Rise of Insanity è un'avventura horror psicologica in prima persona sviluppata per PC. Il giocatore interpreta il dottor Stephen Dowell, uno psicologo americano degli anni Settanta il cui lavoro e la vita privata si intrecciano in modo inquietante. L'esperienza ruota attorno alla scoperta della verità su un paziente problematico e sulla scomparsa della famiglia del medico, attraverso l'esplorazione e la deduzione.
Gameplay
Il cuore del gioco consiste nel muoversi all'interno di ambienti dettagliati che riproducono l'architettura nordamericana degli inizi degli anni Settanta.

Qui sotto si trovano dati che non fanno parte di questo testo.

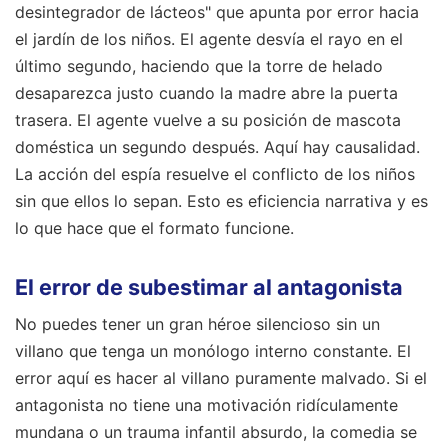
desintegrador de lácteos" que apunta por error hacia
el jardín de los niños. El agente desvía el rayo en el
último segundo, haciendo que la torre de helado
desaparezca justo cuando la madre abre la puerta
trasera. El agente vuelve a su posición de mascota
doméstica un segundo después. Aquí hay causalidad.
La acción del espía resuelve el conflicto de los niños
sin que ellos lo sepan. Esto es eficiencia narrativa y es
lo que hace que el formato funcione.
El error de subestimar al antagonista
No puedes tener un gran héroe silencioso sin un
villano que tenga un monólogo interno constante. El
error aquí es hacer al villano puramente malvado. Si el
antagonista no tiene una motivación ridículamente
mundana o un trauma infantil absurdo, la comedia se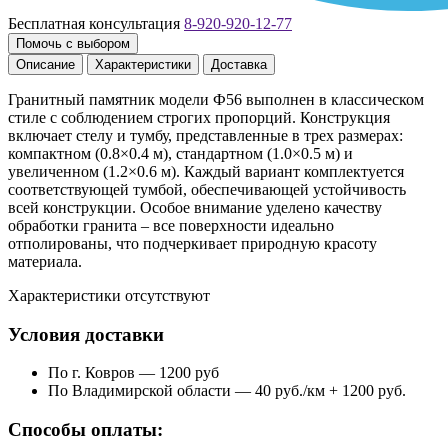
Бесплатная консультация
8-920-920-12-77
Помочь с выбором
Описание
Характеристики
Доставка
Гранитный памятник модели Ф56 выполнен в классическом
стиле с соблюдением строгих пропорций. Конструкция
включает стелу и тумбу, представленные в трех размерах:
компактном (0.8×0.4 м), стандартном (1.0×0.5 м) и
увеличенном (1.2×0.6 м). Каждый вариант комплектуется
соответствующей тумбой, обеспечивающей устойчивость
всей конструкции. Особое внимание уделено качеству
обработки гранита – все поверхности идеально
отполированы, что подчеркивает природную красоту
материала.
Характеристики отсутствуют
Условия доставки
По г. Ковров — 1200 руб
По Владимирской области — 40 руб./км + 1200 руб.
Способы оплаты: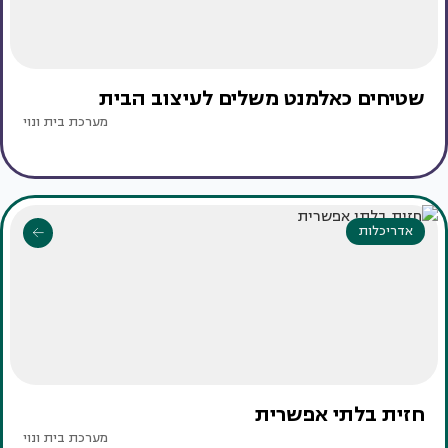
שטיחים כאלמנט משלים לעיצוב הבית
מערכת בית ונוי
אדריכלות
חזית בלתי אפשרית
מערכת בית ונוי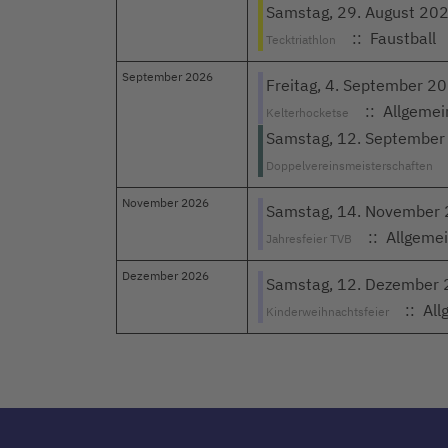
Samstag, 29. August 20
:: Faustball
Tecktriathlon
September 2026
Freitag, 4. September 2
:: Allgemei
Kelterhocketse
Samstag, 12. September
Doppelvereinsmeisterschaften
November 2026
Samstag, 14. November
:: Allgeme
Jahresfeier TVB
Dezember 2026
Samstag, 12. Dezember
:: All
Kinderweihnachtsfeier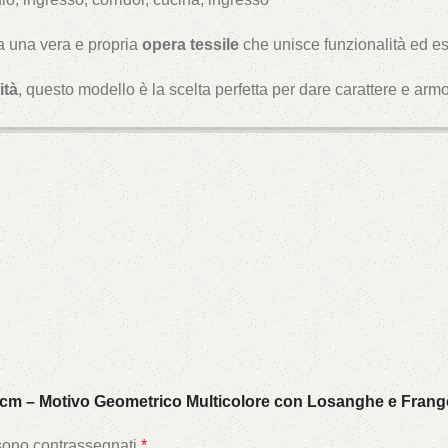
a una vera e propria
opera tessile
che unisce funzionalità ed es
ità
, questo modello è la scelta perfetta per dare carattere e arm
 cm – Motivo Geometrico Multicolore con Losanghe e Frang
 sono contrassegnati
*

Il ritmo è misurato: si cammina per case, uffici e altri luoghi esaminando oggetti alla ricerca di indizi. Le interazioni si basano su enigmi logici che richiedono osservazione e collegamento di informazioni sparse. La narrazione procede attraverso il racconto ambientale, dialoghi doppiati e scoperte personali che svelano strati del mistero centrale. Il design audio atmosferico e la colonna sonora inquietante accentuano la tensione. Il supporto opzionale alla realtà virtuale permette, con visori compatibili, di aumentare il senso di presenza durante l'esplorazione e la risoluzione degli enigmi, senza modificare le meccaniche di base.
Modalità di gioco
Rise of Insanity propone un'unica esperienza narrativa continua. Non sono presenti impostazioni di difficoltà, campagne alternative né opzioni multiplayer. La storia avanza in modo lineare seguendo l'indagine del medico, con tutti gli eventi e i colpi di scena legati a questo percorso. Il progresso si basa sul completamento di sequenze di enigmi e sulla scoperta di dettagli nascosti, senza diramazioni o incentivi al replay.
Trama e ambientazione
La trama attinge ai classici dell'horror psicologico, restando ancorata al contesto degli anni Settanta. Il dottor Dowell applica metodi di cura sperimentali a un paziente che presenta sintomi contrastanti di diversi disturbi mentali. Parallelamente emergono interrogativi sul destino di moglie e figlio, spingendo il giocatore a interrogarsi sui legami tra i due casi. I luoghi valorizzano dettagli d'epoca che rafforzano sia l'atmosfera sia gli elementi investigativi. L'attenzione è rivolta al conflitto interiore e alla rivelazione, piuttosto che a minacce esterne o al combattimento.
Vale la pena giocarci?
Il titolo si rivolge a chi cerca un'esperienza horror riflessiva e orientata alla storia, con enfasi su atmosfera, audio ed enigmi piuttosto che su azione o sistemi complessi. La durata contenuta lo rende adatto a una sessione unica, mentre la modalità VR opzionale aggiunge un livello di immersione per chi dispone di visori compatibili. La critica evidenzia la qualità dell'ambiente e del sonoro, ma segnala anche la ripetitività degli spostamenti e la limitata profondità meccanica. Chi apprezza i temi psicologici e l'ambientazione anni Settanta può trovare coinvolgente la narrazione concentrata, mentre chi cerca cicli di gioco vari o aggiornamenti continui troverà un'esperienza conclusa e immutata rispetto al lancio. Il gioco resta disponibile come pacchetto singleplayer semplice, senza modalità aggiuntive né espansioni.